Bu aşama eğer aile ve çocuk için olumlu geçirilebilirse ayrıca ilave destek olarak uzman özel eğitimcilerden davranış ve dil konuşma terapileri alınabilirse Atipik belirtilerin çok hızlı azalabileceği biliniyor. Uzman desteği atipik belirtiler gösteren çocuklarda anahtar rol oynamaktadır.
Okula gidene kadar çocukta bu sorun tedavi edilmelidir çünkü akran zorbalığına maruz kalma, dışlanma veya kendini ifade edememe gibi olumsuz uyaranlar akademik başarıda olumsuz bir etki bırakmaktadır.
Atipik Otizmde Beslenme
Atipik otizmde beslenmenin beden ve ruh sağlığı üzerindeki etkileri, bağırsak florası, ağır metal birikimi gibi konularla bağlantılı olabilir. Beslenme sadece katı gıda alımı değildir aynı zamanda soluduğumuz hava, içtiğimiz suda bulunan zararlı bileşenlere vurgu yapmak günümüzde önem kazanmıştır.

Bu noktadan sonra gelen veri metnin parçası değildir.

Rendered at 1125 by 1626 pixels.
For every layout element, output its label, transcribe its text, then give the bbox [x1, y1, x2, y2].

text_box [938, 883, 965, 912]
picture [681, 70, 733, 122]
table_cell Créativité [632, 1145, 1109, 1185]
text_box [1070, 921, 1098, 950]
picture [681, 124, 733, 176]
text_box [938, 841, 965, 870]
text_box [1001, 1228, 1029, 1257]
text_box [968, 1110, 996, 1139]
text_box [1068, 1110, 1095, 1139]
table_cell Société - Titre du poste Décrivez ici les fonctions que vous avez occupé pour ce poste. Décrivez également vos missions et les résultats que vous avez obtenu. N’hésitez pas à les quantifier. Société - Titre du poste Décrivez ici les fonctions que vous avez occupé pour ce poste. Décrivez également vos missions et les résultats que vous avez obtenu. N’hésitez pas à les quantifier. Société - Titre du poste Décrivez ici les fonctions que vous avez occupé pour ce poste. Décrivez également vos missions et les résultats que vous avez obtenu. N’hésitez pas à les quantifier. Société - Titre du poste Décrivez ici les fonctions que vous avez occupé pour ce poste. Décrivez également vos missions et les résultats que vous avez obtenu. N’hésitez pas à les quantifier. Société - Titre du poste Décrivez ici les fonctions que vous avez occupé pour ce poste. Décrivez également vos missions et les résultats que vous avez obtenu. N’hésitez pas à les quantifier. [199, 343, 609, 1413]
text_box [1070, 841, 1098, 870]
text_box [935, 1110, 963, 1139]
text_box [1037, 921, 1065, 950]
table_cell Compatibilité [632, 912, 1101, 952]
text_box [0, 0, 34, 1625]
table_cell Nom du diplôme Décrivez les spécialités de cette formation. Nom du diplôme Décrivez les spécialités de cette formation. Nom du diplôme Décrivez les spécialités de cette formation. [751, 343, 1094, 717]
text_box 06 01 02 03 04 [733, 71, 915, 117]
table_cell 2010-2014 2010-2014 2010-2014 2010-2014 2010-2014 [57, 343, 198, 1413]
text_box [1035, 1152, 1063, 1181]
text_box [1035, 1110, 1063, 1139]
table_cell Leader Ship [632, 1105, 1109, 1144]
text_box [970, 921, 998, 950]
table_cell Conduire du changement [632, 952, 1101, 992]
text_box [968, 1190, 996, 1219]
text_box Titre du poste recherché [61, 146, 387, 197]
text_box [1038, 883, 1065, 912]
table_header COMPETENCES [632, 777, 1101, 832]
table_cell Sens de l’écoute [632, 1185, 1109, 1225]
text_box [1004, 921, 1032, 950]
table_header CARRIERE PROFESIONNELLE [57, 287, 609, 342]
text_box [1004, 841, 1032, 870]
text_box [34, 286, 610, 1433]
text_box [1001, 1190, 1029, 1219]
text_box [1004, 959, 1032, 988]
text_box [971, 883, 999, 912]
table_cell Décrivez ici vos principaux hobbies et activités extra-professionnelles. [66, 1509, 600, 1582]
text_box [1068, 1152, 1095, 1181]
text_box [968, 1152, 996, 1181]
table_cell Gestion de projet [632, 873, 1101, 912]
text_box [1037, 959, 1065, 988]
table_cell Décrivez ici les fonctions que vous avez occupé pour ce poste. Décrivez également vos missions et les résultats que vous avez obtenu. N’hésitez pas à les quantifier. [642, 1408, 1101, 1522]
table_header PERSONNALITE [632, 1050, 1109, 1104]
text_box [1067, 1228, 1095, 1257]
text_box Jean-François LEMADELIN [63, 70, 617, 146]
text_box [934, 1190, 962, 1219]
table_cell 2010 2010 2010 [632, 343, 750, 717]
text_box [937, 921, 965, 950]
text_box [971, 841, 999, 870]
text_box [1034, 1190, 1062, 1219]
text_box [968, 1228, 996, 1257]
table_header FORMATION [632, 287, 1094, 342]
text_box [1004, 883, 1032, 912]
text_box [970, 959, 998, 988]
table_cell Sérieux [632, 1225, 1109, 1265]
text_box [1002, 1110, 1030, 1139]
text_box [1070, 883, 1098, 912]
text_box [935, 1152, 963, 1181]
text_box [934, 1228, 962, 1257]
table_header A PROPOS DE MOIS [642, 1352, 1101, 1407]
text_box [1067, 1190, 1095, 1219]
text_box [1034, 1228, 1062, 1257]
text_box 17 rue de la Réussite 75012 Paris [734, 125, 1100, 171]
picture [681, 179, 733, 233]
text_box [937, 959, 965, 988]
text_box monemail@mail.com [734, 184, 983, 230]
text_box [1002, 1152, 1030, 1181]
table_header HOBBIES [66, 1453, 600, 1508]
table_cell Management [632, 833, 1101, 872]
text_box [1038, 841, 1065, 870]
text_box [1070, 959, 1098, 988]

Genetik ve çevresel faktörlerin etkin olduğu düşünülen otizm spektrum bozukluğu, dikkat eksikliği ve hiperaktivite bozukluğu gibi konularda son zamanlarda yapılan çalışmalar sanayileşmenin ve şehirleşmenin getirdiği sorunlara vurgu yapmaktadır.
Hava, su ve toprak kirliliği, meyve sebze ilaçlamaları yani pestisitler konusu, yemekleri sarıp fırına attığımız alüminyum folyolar gibi sorunlar aslında nasılda kendi kendimizi zehirliyor olabileceğimizi gözler önüne sermektedir.(Konuyla ilgili kaynağa alüminyum başlığındaki ingilizce kaynaktan ulaşabilirsiniz)
Yapılan araştırmalar otizmin bu durumdan fazlasıyla nasibini alıyor olabileceğini göstermektedir.